São muitos os rios que depois do período de cheia deixam às suas margens áreas de terras férteis, próprias para o cultivo. Mas nem todas essas margens são economicamente viáveis. No mundo, as mais famosas são as do rio Nilo, na África, nas quais há mais de cinco mil anos se cultivam arroz, banana e cana-deaçúcar. No Brasil também há exemplos semelhantes, como o do rio Madeira, de 3,3 mil quilômetros de extensão na Bacia Amazônica.

Ribeirinhos e povos indígenas desfrutam de sua fertilidade há décadas, mas com uma agricultura de subsistência. Agora, um estudo inédito conduzido durante dois anos pela Santo Antônio Energia (SAE) na região do Baixo Madeira, e apresentado em julho, pode tornar essa atividade rural mais eficaz. Em novembro, a SAE começou a construir a primeira agroindústria da região, para processar farinha de mandioca. A hidroelétrica, que começou a operar em março deste ano, a sete quilômetros de Porto Velho, em Rondônia, é um consórcio formado pela Cemig, Andrade Gutierrez, Odebrechet Energia, Caixa Fip e Eletrobras Furnas. Foram investidos R$ 16 bilhões para gerar energia para 40 milhões de pessoas até 2015.

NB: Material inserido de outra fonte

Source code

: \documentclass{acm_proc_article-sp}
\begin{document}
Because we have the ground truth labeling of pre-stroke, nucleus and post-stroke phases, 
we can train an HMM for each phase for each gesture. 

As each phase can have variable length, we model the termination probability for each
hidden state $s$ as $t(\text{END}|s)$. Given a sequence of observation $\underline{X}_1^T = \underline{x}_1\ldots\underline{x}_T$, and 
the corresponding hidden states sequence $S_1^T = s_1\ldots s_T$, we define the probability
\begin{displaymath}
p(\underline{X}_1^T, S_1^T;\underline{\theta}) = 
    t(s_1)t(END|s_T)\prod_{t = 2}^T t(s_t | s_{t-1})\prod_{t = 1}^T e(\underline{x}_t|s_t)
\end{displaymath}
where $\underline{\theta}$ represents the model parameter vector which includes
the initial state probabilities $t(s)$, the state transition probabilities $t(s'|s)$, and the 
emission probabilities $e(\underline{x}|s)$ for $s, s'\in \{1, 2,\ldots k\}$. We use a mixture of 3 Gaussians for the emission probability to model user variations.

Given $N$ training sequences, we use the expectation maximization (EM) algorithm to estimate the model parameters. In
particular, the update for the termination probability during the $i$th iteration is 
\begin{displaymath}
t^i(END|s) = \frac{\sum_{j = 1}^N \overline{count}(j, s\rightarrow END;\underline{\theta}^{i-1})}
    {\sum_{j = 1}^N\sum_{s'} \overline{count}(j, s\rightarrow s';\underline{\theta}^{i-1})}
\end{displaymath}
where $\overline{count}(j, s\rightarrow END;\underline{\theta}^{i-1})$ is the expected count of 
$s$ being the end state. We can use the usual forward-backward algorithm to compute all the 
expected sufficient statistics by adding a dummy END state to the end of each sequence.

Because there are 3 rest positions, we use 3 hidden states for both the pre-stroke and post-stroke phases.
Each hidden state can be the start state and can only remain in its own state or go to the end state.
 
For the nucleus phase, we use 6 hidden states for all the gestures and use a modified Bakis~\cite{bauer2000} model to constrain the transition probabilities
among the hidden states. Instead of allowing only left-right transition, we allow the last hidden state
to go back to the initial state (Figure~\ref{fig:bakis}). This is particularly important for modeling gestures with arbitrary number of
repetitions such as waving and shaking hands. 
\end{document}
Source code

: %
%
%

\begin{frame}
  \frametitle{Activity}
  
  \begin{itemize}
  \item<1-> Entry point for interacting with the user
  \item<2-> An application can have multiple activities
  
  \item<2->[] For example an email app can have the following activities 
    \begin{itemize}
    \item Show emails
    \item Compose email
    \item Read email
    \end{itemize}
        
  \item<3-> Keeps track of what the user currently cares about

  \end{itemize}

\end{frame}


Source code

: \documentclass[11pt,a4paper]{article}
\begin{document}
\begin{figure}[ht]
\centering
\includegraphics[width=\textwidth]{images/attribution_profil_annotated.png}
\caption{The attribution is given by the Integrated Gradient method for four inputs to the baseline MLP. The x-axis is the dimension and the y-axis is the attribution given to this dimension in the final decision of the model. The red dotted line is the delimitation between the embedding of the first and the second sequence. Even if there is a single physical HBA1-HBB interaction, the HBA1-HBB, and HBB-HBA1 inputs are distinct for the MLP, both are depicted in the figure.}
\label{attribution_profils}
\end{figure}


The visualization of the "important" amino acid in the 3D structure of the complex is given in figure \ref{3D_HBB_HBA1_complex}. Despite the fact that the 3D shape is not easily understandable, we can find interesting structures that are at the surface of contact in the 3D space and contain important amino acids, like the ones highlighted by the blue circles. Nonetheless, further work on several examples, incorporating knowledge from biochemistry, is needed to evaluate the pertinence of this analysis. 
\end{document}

O projeto da SAE tem duas vertentes: a capacitação dos agricultores e a construção de cinco agroindústrias que vão beneficiar 1,3 mil famílias, ao custo de R$ 5 milhões. “Com a capacitação e as indústrias, os ribeirinhos poderão melhorar a comercialização dos produtos que cultivam”, diz o analista socioambiental da SAE, Antônio Marques de Mello Neto. Além da fábrica para produção de farinha de mandioca na comunidade de Demarcação, em 2013 serão construídas mais quatro, para processar polpa de frutas em Cujubim, castanhado-pará em São Carlos, açaí em Nazaré, e babaçu em Calama.

A agricultora Rosely Monteiro é uma das interessadas no projeto. Ela cultiva banana, milho, melancia e abóbora numa propriedade de 60 hectares, próxima à comunidade de Cujubim. “As agroindústrias podem nos ajudar muito”, diz Rosely. Ela acredita que será possível processar as frutas de seu pomar, entre elas caju, manga e cacau, produzir polpas e vender diretamente aos supermercados. “Todos os anos, as frutas estragam nos pés”, diz Rosely. Segundo o diretor de sustentabilidade da SAE, Carlos Hugo de Araújo, o projeto das agroindústrias leva em conta as habilidades dos  produtores rurais e a vocação de cada comunidade. “Vamos ensinar técnicas simples de cultivo para aumento de produtividade nas várzeas”, diz.

 

O estudo da SAE foi realizado pelo Instituto de Estudos e Pesquisas Agroambientais e Organizações Sustentáveis (Iepagro), uma organização não governamental com sede em Porto Velho. Durante 2010 e 2011, na região do Baixo Madeira, os pesquisadores visitaram 30 comunidades que cultivam nas várzeas baixas, áreas que inundam todos os anos, e nas várzeas altas, que inundam a cada cinco anos. Foram acompanhadas plantações de feijão, mandioca, tabaco, melancia, melão, milho, quiabo, abóbora, chicória, couve e maxixe. O estudo mostrou que essas terras são ricas em nutrientes, principalmente o fósforo, importante para o desenvolvimento de raízes e frutos. A mandioca, por exemplo, o produto de maior destaque na região, mostrou uma produtividade de 31,5 toneladas por hectare, quase 80% superior à alcançada fora da área de várzea, que é de 17,7 toneladas por hectare, em Porto Velho.